Explore the material:
**1.** Reproduce everything in the essay on Stephen Miller from "In the departure" down to "luggage to lose.".
**2.** In the essay on Stephen Miller, what title did the Berlin graffiti collective give its proposed installation?

Human-rights lawyers call it “policy laundering.” More poetic cynics call it the revenge of the photocopier: every time Washington hits Ctrl+P, another democracy prints its own exclusionary clause, usually with cheaper toner. The U.N. has convened three panels on “xenophobia diffusion,” which sounds like a jazz sub-genre but plays more like an air-raid siren. Meanwhile, the World Bank quietly notes that remittances—those stubborn lifelines migrants keep sending home—now exceed foreign direct investment to low-income countries. Translation: while governments rehearse Miller’s lines, migrants themselves finance the stage, curtain, and lighting rig.

And yet, there is something almost touching in the universality of the backlash. When Miller tried to auction off unused border-wall slats as “limited-edition monuments,” a Berlin graffiti collective offered to truck them to the Brandenburg Gate for an installation titled “Been There, Done That.” The joke stings because the gate itself once divided a city that learned, at astronomical cost, that walls are merely delayed demolition projects.

So what does the world actually import when it imports Stephen Miller? Not bricks, not steel, but a particular flavor of nostalgia: the longing for a monoculture that never truly existed, packaged with the efficiency of an Amazon Prime subscription. Other nations can, and do, manufacture their own bigotries, but the American brand arrives shrink-wrapped in the English of Hollywood, the syntax of Netflix, the irresistible soft power of a culture that insists it is still the future even while reheating the past.

In the departure lounge, the boarding call crackles: Flight 2024, now ready for general boarding, extremism class. Passengers clutch blue passports like indulgences, praying the algorithm smiles today. Somewhere near the gate, a customs officer who has never heard of Stephen Miller is about to stamp a visa with policies that bear his watermark anyway. The conveyor belt of history rolls on, indifferent to the author’s name, just grateful for the steady supply of luggage to lose.

Entries provided:
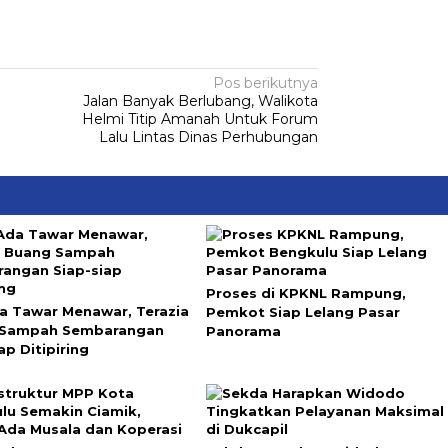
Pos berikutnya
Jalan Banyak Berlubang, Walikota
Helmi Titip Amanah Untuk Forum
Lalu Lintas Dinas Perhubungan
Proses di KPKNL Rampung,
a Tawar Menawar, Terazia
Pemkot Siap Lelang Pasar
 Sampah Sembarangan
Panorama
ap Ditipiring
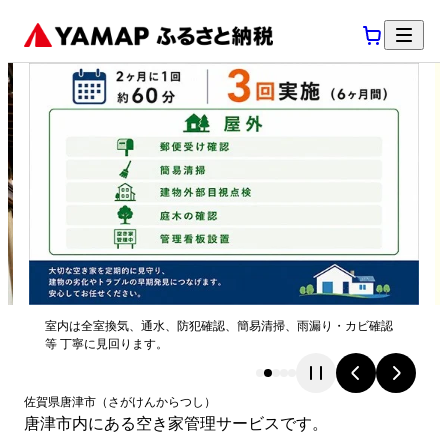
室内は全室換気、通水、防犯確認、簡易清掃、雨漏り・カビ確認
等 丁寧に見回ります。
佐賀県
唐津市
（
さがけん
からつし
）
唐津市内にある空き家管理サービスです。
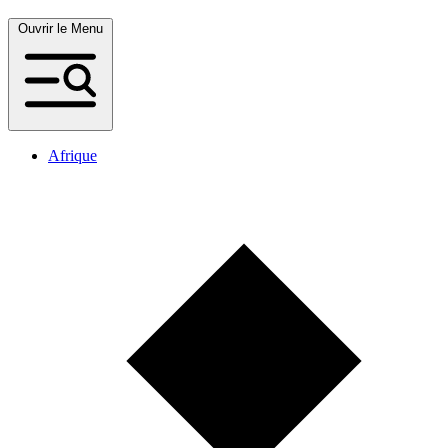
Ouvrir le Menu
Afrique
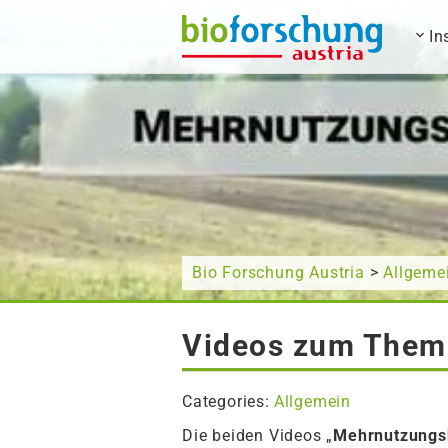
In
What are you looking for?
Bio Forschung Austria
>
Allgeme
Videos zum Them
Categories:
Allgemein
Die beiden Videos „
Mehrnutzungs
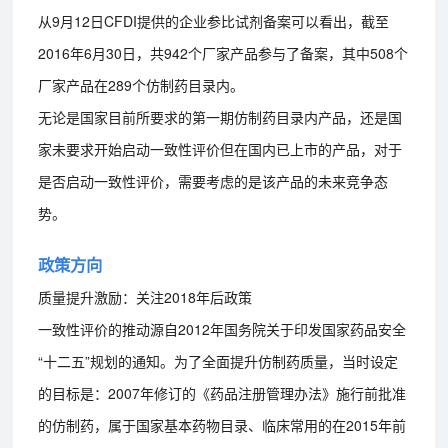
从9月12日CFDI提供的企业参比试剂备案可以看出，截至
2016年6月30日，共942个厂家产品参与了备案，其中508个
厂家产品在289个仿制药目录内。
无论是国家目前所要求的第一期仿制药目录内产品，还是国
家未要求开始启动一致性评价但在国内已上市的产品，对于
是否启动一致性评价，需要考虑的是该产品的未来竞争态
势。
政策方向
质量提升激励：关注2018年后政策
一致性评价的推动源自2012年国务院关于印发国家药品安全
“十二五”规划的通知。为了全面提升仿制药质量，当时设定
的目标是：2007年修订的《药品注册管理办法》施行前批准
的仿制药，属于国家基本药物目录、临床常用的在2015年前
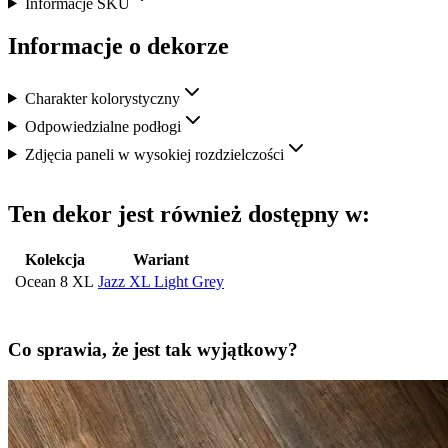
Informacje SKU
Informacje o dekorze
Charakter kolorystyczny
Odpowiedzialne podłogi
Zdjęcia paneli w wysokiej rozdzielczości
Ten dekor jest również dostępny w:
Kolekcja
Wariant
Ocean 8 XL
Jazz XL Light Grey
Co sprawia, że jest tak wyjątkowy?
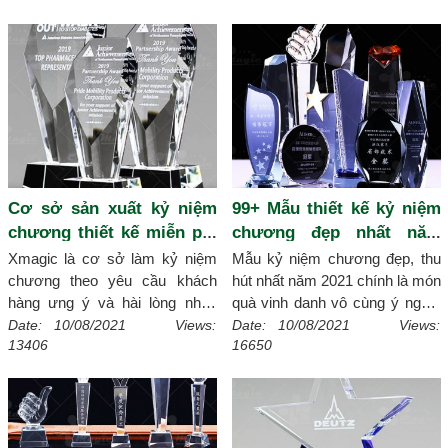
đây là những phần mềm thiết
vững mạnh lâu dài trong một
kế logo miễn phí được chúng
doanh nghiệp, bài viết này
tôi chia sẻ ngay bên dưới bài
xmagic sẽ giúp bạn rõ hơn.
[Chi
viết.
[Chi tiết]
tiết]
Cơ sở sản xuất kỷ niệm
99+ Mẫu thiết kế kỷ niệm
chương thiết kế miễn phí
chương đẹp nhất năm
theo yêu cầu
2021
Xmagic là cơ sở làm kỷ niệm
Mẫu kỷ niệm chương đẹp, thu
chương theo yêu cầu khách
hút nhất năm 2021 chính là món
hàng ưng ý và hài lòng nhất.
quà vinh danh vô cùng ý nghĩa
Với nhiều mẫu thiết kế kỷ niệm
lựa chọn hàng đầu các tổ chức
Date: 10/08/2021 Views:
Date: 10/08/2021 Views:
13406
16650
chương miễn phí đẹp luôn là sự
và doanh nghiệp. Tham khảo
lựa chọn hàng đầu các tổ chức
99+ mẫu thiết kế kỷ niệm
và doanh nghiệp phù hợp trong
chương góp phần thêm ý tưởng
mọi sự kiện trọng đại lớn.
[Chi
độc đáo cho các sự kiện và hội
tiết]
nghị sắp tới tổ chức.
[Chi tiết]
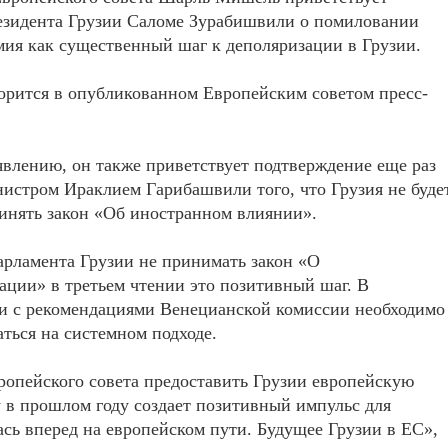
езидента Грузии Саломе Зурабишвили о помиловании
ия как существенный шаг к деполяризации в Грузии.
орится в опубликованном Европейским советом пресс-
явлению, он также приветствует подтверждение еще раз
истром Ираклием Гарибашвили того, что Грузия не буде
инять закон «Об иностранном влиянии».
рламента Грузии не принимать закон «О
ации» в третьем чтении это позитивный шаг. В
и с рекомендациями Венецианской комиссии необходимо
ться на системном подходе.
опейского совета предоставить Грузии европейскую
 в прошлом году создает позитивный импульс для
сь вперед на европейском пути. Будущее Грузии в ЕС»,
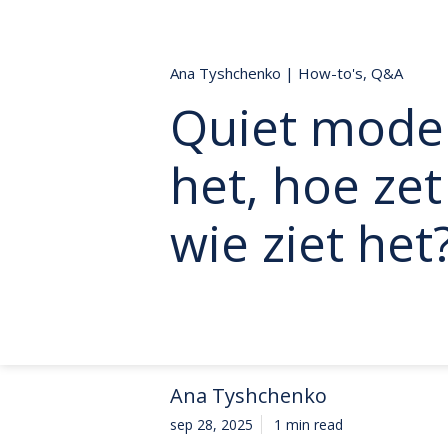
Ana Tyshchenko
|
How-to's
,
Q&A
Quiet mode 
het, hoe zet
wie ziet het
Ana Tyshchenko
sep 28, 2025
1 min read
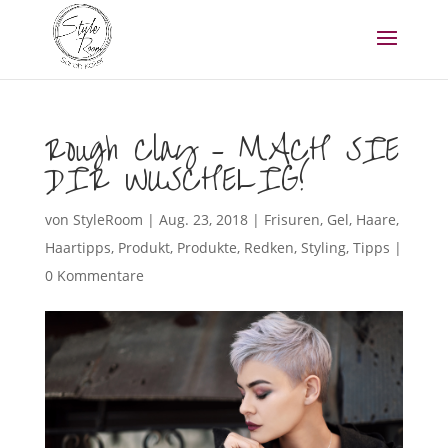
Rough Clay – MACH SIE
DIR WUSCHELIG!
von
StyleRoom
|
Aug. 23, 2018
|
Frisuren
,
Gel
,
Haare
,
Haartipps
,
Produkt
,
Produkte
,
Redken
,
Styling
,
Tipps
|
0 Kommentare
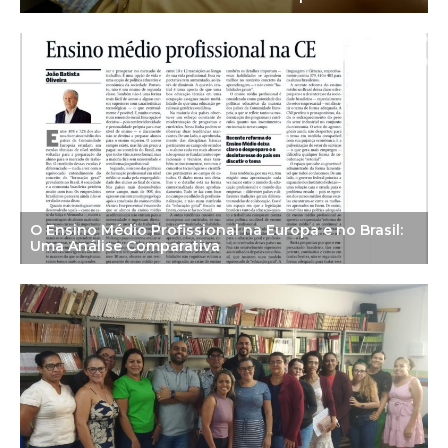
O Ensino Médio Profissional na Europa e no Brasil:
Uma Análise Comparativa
* * *
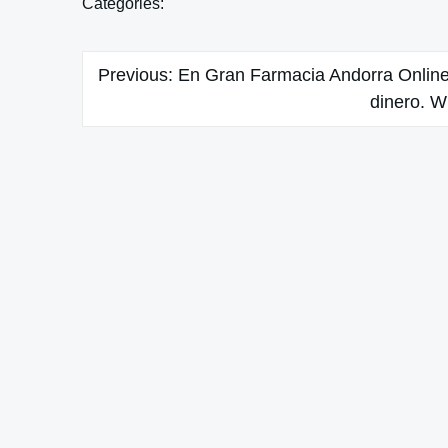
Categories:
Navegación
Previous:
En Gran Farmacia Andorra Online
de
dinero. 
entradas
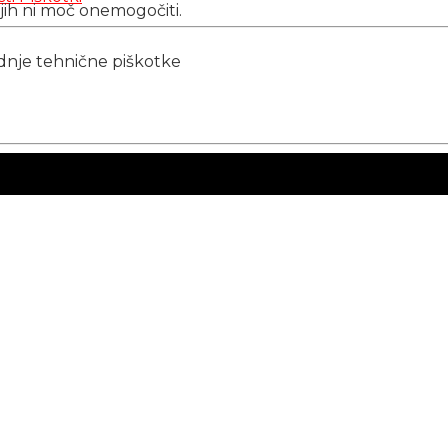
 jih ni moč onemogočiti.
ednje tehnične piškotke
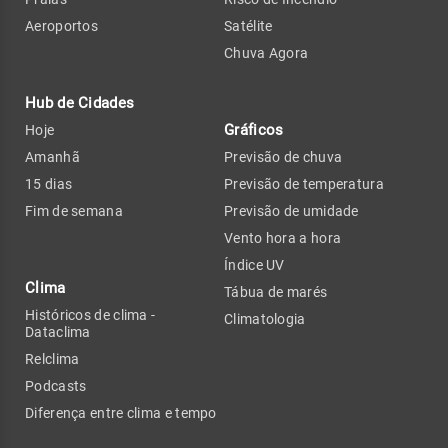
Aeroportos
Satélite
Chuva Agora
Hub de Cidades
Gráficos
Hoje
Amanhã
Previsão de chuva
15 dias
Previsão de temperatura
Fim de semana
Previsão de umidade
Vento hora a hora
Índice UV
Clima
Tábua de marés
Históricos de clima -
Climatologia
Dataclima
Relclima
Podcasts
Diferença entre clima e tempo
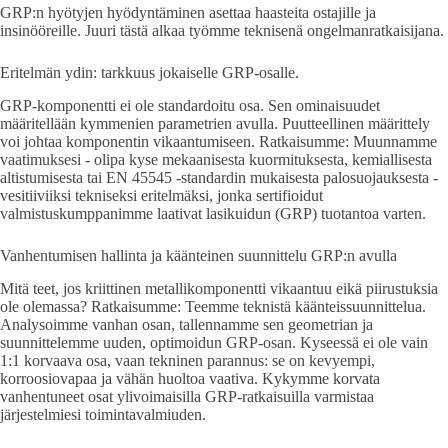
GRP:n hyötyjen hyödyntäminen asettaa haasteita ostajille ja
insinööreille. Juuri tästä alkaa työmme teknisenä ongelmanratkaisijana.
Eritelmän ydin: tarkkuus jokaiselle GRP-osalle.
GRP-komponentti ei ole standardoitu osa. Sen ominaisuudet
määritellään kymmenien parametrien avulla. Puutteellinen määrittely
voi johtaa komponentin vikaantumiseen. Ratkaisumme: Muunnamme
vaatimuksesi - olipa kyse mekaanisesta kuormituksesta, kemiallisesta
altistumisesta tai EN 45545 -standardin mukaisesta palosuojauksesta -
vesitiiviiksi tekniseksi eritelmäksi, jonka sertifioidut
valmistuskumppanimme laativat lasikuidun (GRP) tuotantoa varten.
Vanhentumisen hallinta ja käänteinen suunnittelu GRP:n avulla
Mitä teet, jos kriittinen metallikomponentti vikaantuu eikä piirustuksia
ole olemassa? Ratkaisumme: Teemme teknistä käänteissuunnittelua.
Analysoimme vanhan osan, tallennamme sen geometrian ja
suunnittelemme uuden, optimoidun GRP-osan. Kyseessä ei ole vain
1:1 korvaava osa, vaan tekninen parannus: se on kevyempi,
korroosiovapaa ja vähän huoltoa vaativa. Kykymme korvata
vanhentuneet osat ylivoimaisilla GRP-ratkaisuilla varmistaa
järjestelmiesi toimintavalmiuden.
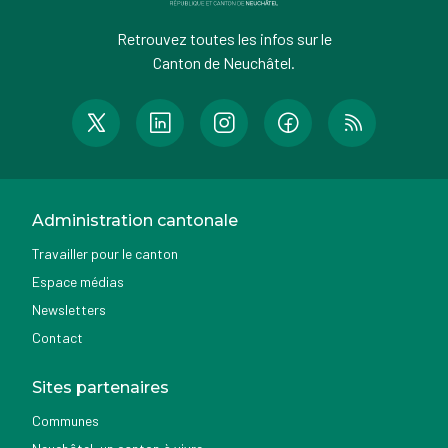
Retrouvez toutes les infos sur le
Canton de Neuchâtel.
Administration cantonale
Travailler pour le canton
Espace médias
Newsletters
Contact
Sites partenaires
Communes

Responses by item number:
**1.**
In the departure lounge, the boarding call crackles: Flight 2024, now ready for general boarding, extremism class. Passengers clutch blue passports like indulgences, praying the algorithm smiles today. Somewhere near the gate, a customs officer who has never heard of Stephen Miller is about to stamp a visa with policies that bear his watermark anyway. The conveyor belt of history rolls on, indifferent to the author’s name, just grateful for the steady supply of luggage to lose.

**2.** "Been There, Done That."